Periodic Automatic Replenishment (PAR)
A set level of certain medications kept on hospital floors. When the count is lower than this level, the technician can pull the amount needed to restore the original count.
Procedures used in the sterile compounding of hazardous and non-hazardous materials to minimize the introduction of microbes or unwanted debris that could contaminate the preparation. Use of this technique is important in the preparation of compounded sterile preparations (CSP's).

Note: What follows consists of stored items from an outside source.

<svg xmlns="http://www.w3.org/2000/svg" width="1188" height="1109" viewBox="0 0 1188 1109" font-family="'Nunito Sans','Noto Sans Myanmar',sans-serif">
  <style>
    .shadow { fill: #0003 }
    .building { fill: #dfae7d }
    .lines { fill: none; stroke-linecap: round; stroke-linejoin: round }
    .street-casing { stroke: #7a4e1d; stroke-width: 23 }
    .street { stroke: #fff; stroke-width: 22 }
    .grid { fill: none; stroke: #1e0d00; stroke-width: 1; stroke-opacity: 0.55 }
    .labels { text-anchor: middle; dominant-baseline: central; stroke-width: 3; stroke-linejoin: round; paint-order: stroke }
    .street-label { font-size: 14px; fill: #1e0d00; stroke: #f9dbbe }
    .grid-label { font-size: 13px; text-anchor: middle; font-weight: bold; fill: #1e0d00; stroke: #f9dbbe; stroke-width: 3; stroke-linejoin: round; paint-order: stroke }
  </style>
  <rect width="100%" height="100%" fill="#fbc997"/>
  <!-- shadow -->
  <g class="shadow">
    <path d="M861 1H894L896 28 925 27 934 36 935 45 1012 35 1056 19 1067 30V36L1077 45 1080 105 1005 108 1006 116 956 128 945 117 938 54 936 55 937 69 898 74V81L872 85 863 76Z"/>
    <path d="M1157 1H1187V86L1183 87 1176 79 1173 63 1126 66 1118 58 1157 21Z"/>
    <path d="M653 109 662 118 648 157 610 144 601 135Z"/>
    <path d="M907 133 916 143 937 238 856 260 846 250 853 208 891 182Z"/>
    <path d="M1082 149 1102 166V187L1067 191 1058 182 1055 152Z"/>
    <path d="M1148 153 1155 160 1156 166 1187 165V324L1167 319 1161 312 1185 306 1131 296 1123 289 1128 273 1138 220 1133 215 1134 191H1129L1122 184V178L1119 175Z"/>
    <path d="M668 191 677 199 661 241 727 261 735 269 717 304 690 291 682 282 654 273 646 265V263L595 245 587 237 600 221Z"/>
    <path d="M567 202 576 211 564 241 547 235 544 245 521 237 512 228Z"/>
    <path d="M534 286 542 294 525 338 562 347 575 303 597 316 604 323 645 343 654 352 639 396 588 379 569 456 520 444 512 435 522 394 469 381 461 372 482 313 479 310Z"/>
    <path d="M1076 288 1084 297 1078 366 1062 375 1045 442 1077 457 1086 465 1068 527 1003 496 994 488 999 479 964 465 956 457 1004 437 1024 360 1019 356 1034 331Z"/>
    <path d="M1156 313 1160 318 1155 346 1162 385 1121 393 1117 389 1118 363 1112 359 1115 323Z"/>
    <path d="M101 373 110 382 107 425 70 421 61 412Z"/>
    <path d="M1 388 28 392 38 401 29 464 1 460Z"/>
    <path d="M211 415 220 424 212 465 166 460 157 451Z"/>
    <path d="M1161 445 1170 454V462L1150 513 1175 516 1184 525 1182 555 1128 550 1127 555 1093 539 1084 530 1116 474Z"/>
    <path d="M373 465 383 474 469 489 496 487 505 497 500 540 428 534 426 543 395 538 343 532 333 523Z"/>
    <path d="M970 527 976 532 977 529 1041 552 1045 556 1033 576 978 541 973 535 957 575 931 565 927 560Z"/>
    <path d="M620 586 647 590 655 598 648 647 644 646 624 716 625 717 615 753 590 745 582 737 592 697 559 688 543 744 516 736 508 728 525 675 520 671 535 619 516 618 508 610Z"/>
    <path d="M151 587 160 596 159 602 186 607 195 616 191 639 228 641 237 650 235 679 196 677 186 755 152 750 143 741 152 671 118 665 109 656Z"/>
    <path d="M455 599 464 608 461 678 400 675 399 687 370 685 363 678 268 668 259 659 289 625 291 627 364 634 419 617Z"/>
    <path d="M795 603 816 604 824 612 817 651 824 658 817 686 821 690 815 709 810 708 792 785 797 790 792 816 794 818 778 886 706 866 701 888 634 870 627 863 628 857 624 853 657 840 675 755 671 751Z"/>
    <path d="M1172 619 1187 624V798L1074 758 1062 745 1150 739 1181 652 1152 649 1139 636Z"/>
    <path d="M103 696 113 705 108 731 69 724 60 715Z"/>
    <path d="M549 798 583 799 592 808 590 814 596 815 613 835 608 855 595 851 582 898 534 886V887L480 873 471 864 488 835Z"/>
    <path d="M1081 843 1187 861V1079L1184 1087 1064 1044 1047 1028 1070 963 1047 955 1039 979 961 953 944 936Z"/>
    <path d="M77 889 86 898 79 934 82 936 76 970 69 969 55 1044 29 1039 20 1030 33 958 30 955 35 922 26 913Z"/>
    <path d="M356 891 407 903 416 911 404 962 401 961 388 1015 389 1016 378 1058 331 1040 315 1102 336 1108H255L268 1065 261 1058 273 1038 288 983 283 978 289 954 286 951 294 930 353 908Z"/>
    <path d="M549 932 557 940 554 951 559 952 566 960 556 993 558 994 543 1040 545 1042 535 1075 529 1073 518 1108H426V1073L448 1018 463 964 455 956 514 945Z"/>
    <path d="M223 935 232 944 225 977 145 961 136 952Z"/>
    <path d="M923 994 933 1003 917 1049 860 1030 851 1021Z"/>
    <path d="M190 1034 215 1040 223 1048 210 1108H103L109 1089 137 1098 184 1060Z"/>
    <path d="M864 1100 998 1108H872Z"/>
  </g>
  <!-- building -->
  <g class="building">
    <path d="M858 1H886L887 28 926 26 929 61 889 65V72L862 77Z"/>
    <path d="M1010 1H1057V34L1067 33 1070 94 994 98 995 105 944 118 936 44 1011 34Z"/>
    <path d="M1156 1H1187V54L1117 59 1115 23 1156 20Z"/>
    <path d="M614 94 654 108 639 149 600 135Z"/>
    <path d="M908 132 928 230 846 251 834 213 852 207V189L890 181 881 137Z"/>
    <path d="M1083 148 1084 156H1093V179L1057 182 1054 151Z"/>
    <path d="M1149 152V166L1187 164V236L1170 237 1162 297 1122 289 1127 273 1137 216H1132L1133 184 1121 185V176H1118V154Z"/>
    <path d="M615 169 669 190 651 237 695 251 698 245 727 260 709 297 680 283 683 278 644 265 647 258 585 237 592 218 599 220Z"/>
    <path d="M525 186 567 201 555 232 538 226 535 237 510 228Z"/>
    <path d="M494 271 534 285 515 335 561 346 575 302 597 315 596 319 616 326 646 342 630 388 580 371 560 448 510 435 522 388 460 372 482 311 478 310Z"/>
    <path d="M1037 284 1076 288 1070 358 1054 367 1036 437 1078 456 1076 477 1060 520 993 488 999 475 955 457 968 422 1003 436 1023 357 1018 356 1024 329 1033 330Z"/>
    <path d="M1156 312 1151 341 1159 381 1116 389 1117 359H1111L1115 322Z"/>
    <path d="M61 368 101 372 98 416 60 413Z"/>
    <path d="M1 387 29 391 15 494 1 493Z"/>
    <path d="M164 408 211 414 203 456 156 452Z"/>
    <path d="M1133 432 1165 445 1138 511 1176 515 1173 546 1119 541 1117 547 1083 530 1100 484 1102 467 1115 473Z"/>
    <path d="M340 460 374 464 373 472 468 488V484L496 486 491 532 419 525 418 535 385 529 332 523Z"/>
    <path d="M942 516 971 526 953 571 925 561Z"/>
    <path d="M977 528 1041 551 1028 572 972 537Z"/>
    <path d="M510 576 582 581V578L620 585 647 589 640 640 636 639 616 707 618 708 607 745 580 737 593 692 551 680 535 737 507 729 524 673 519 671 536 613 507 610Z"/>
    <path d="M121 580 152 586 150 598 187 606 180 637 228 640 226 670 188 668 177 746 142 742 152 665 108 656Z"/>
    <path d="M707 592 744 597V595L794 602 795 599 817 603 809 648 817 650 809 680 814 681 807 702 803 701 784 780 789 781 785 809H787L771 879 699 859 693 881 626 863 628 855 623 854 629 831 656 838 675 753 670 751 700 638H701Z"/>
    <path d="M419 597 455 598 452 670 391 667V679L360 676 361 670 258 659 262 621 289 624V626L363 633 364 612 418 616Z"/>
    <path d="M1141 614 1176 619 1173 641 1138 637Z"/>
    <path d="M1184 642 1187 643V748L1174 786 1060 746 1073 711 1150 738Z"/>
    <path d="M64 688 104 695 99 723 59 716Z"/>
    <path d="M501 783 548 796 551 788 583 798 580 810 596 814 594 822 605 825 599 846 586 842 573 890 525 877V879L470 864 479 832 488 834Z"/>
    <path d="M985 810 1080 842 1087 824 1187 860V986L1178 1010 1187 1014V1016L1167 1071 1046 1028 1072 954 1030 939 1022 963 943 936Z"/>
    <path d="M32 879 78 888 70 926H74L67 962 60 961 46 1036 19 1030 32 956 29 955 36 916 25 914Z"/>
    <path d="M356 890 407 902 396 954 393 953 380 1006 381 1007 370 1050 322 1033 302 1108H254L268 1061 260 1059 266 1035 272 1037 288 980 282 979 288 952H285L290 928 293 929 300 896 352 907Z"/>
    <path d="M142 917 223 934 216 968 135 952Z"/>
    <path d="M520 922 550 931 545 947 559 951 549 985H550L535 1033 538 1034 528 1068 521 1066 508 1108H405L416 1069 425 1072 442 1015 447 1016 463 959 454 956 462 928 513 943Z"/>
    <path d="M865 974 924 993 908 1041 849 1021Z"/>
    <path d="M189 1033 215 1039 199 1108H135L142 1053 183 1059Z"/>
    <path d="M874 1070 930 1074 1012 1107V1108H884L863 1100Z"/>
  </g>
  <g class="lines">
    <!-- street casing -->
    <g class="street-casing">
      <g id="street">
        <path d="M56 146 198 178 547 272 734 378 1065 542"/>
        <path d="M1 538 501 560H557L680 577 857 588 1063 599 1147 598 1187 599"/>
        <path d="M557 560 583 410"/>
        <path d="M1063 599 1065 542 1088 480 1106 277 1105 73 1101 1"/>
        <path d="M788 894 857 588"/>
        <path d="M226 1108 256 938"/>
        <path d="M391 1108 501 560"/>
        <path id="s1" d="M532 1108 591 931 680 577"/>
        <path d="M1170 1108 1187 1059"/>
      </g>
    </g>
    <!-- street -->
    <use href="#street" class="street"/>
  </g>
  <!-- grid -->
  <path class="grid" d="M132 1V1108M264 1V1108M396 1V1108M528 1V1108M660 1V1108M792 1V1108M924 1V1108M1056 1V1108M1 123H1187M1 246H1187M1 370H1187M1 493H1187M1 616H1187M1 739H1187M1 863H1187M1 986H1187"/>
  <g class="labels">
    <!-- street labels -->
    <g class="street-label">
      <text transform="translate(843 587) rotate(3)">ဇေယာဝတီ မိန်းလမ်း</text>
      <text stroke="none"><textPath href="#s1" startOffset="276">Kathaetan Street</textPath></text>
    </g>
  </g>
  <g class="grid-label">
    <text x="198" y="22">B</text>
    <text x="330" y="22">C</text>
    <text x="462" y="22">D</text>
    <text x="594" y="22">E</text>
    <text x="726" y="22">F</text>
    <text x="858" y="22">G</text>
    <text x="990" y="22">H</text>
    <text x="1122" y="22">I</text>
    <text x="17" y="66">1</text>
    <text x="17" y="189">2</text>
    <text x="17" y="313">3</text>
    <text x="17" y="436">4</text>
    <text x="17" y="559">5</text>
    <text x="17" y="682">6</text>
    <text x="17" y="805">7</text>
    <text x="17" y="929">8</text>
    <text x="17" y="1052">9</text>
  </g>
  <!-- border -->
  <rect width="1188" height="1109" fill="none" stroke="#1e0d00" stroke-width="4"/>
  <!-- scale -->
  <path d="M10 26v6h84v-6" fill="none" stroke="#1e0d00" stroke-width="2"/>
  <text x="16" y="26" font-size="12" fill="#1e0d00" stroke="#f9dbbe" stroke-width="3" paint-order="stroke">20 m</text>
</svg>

Medication that bypasses the digestive system but is intended for systemic action; this term most commonly describes medications given by injection, such as IV, IM or SC. An IV tech is responsible for the preparation of these medications. Nonhazardous CSPs are prepared using a horizontal LAFW. Chemotherapeutic agents should never be mixed in this type of hood. Hazardous CSPs require either a vertical laminar flow hood or BSC. For safety a special impervious chemotherapy gown must be worn along with eye protection and double gloves.
Labeling Parenteral Drugs
Parenteral drugs must be labeled before they leave the pharmacy. The 7 required parts of a label include: 1) the patient's name, 2) medical record number 3) room number, 4) name of the drug, 5) strength of the medication, 6) name of the solution with which the medication was mixed, 7) the rate of infusion.
Beyond Use Date (BUD)
Defined by USP-797 as the date or time after which a CSP shall not be administered, stored or transported. This date is determined from the date the preparation is compounded and consists of two components, chemical stability and microbial sterility. As the length of time a CSP is exposed to room temperature increases, so does the risk of bacterial growth; therefore the risk level is a function of time and temperature.
Movable carts containing trays of medications, administration sets, oxygen, and other materials used in life-threatening situations, such as cardiac arrest. The 3 types of trays are: adult, pediatric and neonatal. Each type of tray contains a different strength of drug. When a tray has been used the pharmacy technician refills the missing contents. Never assume that the unused drugs left inside the tray are correct. A common error is failing to differentiate between pediatric and adult strengths.